Passage for review:
+--
Preferred Bank - Earnings Call - Q1 2025
April 25, 2025
Transcript
Operator (participant)
Good day, and welcome to the Preferred Bank Q1 2025 Earnings Conference Call. All participants will be in listen-only mode. Should you need assistance, please signal a conference specialist by pressing the star key followed by zero. After today's presentation, there will be an opportunity to ask questions. To ask a question, you may press star, then one on a telephone keypad. To withdraw your question, please press star, then two. Please note that this event is being recorded. I would now like to turn the conference over to Jeff Haas of Financial Profiles. Please go ahead.
Jeff Haas (SVP)
Thank you, Jacob. Hello, everyone. Thank you for joining us to discuss Preferred Bank's financial results for Q1 ended 31 March 2025. With me today from management are Chairman and CEO Li Yu, President and Chief Operating Officer Wellington Chen, Chief Financial Officer Edward Czajka, Chief Credit Officer Nick Pi, and Deputy Chief Operating Officer Johnny Hsu. Management will provide a brief summary of the results, and then we will open up the call to your questions. During the course of this conference call, statements made by management may include forward-looking statements within the meaning of the Private Securities Litigation Reform Act of 1995. Such forward-looking statements are based upon specific assumptions that may or may not prove correct.
Forward-looking statements are also subject to known, and unknown risks, uncertainties, and other factors relating to Preferred Bank's operations, and business environment, all of which are difficult to predict, and many of which are beyond the control of Preferred Bank. For a detailed description of these risks, and uncertainties, please refer to the SEC-required documents the Bank files with the Federal Deposit Insurance Corporation or FDIC. If any of these uncertainties materialize or any of these assumptions prove incorrect, Preferred Bank's results could differ materially from its expectations as set forth in these statements. Preferred Bank assumes no obligation to update such forward-looking statements. At this time, I'd like to turn the call over to Mr. Li Yu. Please go ahead.
Li Yu (Chairman and CEO)
Thank you. Good morning. Preferred Bank's Q1 net income was $30 million or $2.23 a share. This quarter's net income was negatively impacted by an outsized reversal of interest income related to the elevated level of non-performing loans. It is also negatively impacted by a charge off of our real estate owned OREO in the amount of $1.3 million. The non-performing loans totaled $71 million at quarter end, of which $66 million of the $71 million related to one relationship or two credits. This event is previously disclosed to you in early March. The two credits or two loans have a collateral value which well protects the loan amount, and there are no loss content being identified at this time. Total credit trend seems to be okay.
+--
Prompt a:
Retype the listing exactly, starting at its first line and stopping after the line that contains "Энтеробактерии".
+--
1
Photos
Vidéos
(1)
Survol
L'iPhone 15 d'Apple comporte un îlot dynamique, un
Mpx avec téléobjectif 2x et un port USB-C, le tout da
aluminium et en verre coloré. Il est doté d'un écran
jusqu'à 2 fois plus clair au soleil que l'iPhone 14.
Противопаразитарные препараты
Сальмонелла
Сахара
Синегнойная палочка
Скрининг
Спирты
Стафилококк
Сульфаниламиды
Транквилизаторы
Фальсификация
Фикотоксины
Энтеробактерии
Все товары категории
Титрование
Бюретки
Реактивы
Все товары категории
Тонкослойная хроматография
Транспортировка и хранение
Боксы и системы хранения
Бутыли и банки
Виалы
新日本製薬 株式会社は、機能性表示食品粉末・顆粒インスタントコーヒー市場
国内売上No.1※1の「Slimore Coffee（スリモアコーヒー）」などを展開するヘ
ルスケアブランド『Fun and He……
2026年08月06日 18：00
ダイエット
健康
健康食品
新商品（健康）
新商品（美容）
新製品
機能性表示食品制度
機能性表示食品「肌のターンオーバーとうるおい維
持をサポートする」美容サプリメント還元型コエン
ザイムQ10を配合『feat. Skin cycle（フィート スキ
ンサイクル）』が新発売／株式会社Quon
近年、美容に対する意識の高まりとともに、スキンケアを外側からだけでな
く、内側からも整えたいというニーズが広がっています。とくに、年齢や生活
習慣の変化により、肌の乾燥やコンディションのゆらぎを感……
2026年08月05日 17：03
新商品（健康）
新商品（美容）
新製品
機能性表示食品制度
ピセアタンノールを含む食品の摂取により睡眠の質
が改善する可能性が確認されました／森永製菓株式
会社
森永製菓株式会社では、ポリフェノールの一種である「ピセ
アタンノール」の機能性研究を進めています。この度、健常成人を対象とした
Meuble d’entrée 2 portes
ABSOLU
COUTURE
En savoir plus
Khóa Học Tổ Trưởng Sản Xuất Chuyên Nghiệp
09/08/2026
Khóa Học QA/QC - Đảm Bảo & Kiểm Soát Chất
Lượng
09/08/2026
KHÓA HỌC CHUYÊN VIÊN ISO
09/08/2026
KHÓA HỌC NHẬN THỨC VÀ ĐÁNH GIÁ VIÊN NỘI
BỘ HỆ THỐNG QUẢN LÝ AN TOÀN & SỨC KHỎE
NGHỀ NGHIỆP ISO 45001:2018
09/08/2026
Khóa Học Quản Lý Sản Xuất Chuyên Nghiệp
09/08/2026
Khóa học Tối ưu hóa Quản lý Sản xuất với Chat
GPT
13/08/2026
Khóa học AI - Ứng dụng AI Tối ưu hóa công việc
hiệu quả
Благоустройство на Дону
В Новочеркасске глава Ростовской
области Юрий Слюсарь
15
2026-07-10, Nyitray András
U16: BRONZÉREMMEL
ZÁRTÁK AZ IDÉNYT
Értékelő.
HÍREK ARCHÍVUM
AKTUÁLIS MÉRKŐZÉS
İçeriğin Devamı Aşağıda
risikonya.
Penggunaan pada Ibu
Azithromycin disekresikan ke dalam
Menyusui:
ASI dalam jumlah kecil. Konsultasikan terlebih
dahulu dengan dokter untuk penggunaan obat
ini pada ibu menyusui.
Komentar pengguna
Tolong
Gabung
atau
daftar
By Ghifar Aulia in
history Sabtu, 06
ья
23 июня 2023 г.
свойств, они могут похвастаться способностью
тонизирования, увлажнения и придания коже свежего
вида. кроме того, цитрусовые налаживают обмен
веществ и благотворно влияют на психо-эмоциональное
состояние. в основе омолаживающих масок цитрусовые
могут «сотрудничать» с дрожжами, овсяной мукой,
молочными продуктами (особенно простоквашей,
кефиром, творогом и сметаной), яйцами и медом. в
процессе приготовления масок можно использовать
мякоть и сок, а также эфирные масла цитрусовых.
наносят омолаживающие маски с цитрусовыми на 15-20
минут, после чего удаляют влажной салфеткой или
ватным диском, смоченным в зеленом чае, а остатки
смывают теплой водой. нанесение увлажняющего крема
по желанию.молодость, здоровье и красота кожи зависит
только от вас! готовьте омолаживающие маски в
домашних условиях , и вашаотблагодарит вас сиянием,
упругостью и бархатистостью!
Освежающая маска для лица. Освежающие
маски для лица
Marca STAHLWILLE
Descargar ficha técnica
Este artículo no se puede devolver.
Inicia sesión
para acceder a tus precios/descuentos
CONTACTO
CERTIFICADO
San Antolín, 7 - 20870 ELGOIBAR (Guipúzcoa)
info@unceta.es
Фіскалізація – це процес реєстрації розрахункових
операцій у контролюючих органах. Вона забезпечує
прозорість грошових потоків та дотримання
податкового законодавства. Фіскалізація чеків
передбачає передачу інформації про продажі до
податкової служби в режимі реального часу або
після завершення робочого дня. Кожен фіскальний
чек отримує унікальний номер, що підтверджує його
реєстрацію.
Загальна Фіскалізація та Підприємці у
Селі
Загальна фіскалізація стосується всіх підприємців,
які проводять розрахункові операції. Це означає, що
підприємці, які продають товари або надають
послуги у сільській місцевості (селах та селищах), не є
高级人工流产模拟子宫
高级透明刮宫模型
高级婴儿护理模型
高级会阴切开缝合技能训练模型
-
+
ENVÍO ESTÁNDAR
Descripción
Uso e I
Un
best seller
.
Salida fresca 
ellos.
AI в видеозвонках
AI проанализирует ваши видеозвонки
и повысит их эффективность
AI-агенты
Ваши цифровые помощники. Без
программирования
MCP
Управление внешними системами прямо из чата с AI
+--
Prompt b:
In the Preferred Bank earnings call transcript, what was the total of non-performing loans at quarter end?

Exercise result a:
1
Photos
Vidéos
(1)
Survol
L'iPhone 15 d'Apple comporte un îlot dynamique, un
Mpx avec téléobjectif 2x et un port USB-C, le tout da
aluminium et en verre coloré. Il est doté d'un écran
jusqu'à 2 fois plus clair au soleil que l'iPhone 14.
Противопаразитарные препараты
Сальмонелла
Сахара
Синегнойная палочка
Скрининг
Спирты
Стафилококк
Сульфаниламиды
Транквилизаторы
Фальсификация
Фикотоксины
Энтеробактерии

Exercise result b:
$71 million